Certains équipages semblent s'y coller et ont même la gentillesse de tout remettre sous forme de procédure à suivre pour faciliter la tâche des suivants sur Internet... mais je ne sais pas si on aura la foi, car les procédures semblent diverger entre les différents témoignages. Bref, tout porte à croire, qu'il faut passer par un pro.
Et, là plusieurs options : le pro des pros, celui qui prend tout en charge (pour la modique somme de 1200 dollars) ; le moyennement pro, qui assure les fonctions taxi et guide, permettant ainsi d'être en autonomie relative mais de ne rien louper (300 dollars) ; le taxi-service qui assure juste les déplacements (quelques dollars seulement)... Tout ça en sus du tarif du passage de 1500 dollars dont une part en caution qui normalement est rendue si on ne ralentit pas le trafic.
La théorie du milieu ayant notre faveur, nous allons chercher à joindre un gars du nom de Tito, le « taxi-guide ».
Mais déjà une question nous préoccupe, il faut impérativement être quatre équipiers et un barreur en sus du pilote, ou « transit adviser », mis à disposition par le canal. Or, nous ne sommes que deux. Il est bien entendu possible de louer le services d'un équipier pour 75/100 dollars par jour (à multiplier a priori par le nombre de jours de la traversée, deux, et par le nombre d'équipier manquant), mais on peut aussi trouver des volontaires pour le passage, voyageur lambda ou autre navigateur. On nous a conseillé de laisser une annonce chez Captain Jack...
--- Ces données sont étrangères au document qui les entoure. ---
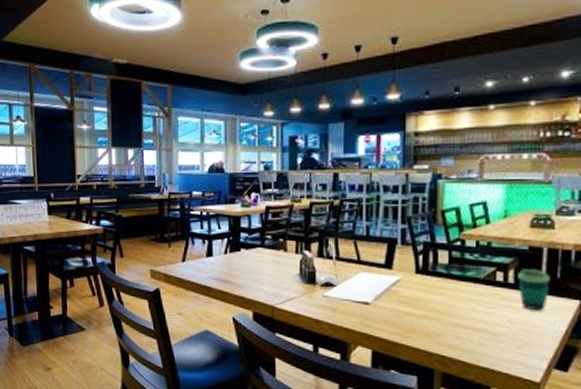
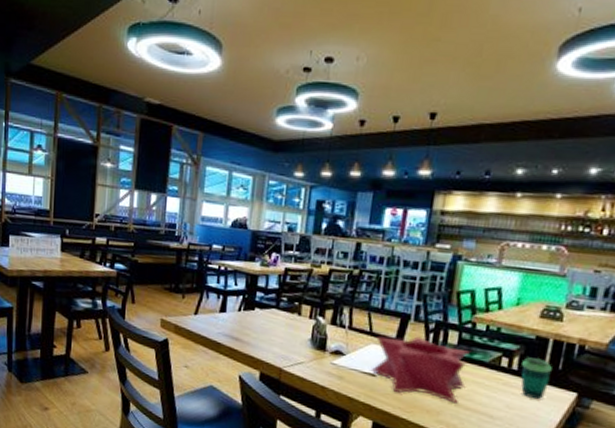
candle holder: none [363,260,463,324] -> present [370,336,470,404]

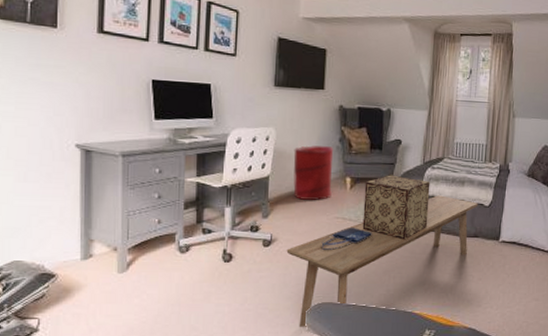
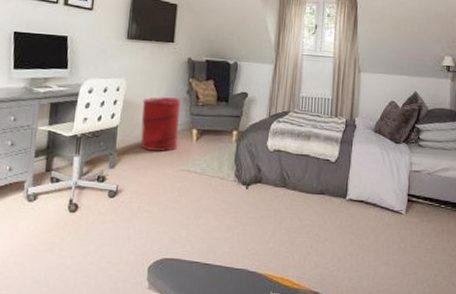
bench: present [286,195,479,327] -> none [131,149,325,284]
shopping bag: present [321,228,372,251] -> none [165,180,217,204]
decorative box: present [362,175,431,240] -> none [207,127,276,195]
Mais, on lit aussi qu'il faut des équipiers avec un minimum de sens marin, pour attacher les amarres aux toulines jetés sur le pont dans les écluses, éviter de se les prendre en pleine tête, assurer l'amarrage du bateau au bateau à coupe (car comme nous le disait Joël, le mari de Cathy, on sera a priori à coupe avec deux autres bateaux et vu la taille du nôtre, pas au milieu)... et puis, ce serait dommage qu'un équipier ait le mal de mer en traversant le lac Gatun le matin du deuxième jour... Le lac qu'on est censé traverser à 6,5 nœuds au moteur alors qu'on en fait en gros 4 maxi mais là semble-t-il il faut être honnête sur la vitesse du bateau au risque de voir les portes des écluses refermée une fois arrivé à l'autre extrémité du lac...
Et surtout, tout ce petit monde, à l'exception du pilote, devra dormir à bord sur le lac Gatun ! Je ne sais pas comment on va caser tout le monde mais ça sera épique. Il faut aussi nourrir l'équipage et fournir des boissons qui par définition sur le Baiser du Cachalot ne seront pas fraîches en l'absence de frigo. A oui, il faut aussi de l'ombre pour le pilote. On compte acheter un parapluie.
Ça tombe bien, il y a un mall gigantesque au Sud de Colon, le « Rey » de Quatro Altos. On va aller y faire un tour. C'est le seul endroit de Colon, où on a droit de se promener.
Enfin, si en lisant ces lignes, l'aventure vous tente, sachez qu'on cherche au minimum deux équipiers si possible pour la fin du mois !!!
Au pire, si vous ne pouvez pas vous déplacer, le jour J, nous serons visibles sur le site : http://www.pancanal.com/common/multimedia/webcams/viewer-flash/cam-miraflores-hi.html
Enfin, comme on le disait, on n'est pas parti.